* Your task
Every line containing the string "shoulder" should be returned from the records.

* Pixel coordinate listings
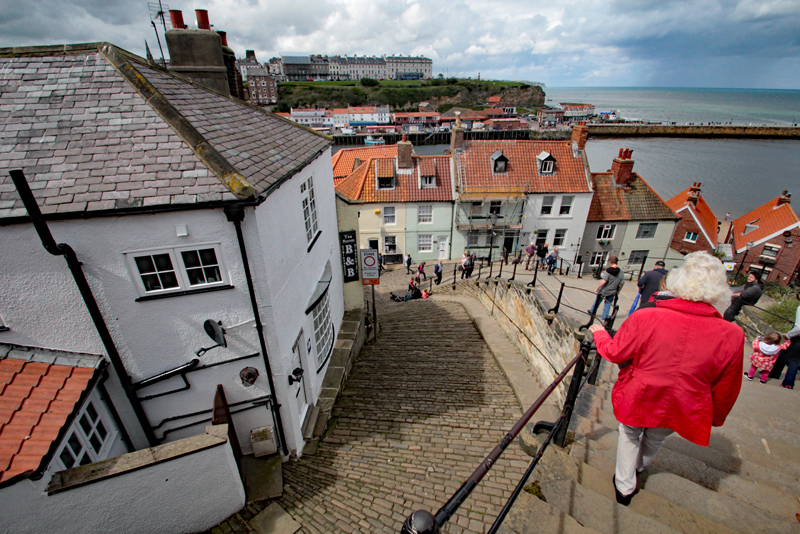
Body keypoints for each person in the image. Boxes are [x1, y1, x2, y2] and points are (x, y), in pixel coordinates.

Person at [588, 251, 743, 506]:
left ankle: (624, 485)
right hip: (685, 401)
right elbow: (727, 386)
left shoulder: (646, 316)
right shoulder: (731, 334)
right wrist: (716, 417)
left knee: (629, 434)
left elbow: (616, 353)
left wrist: (601, 335)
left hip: (641, 392)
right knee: (656, 437)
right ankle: (637, 469)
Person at [769, 292, 800, 389]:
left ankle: (774, 374)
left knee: (783, 355)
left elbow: (799, 327)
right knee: (795, 360)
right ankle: (788, 383)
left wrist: (788, 335)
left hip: (797, 339)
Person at [588, 256, 625, 320]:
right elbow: (621, 283)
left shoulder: (608, 271)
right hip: (612, 291)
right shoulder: (621, 272)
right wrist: (618, 291)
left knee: (597, 301)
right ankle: (605, 317)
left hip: (604, 290)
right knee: (608, 304)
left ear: (610, 262)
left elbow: (604, 281)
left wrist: (598, 287)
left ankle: (592, 311)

* Task result
left shoulder: (646, 316)
right shoulder: (731, 334)
left shoulder: (608, 271)
right shoulder: (621, 272)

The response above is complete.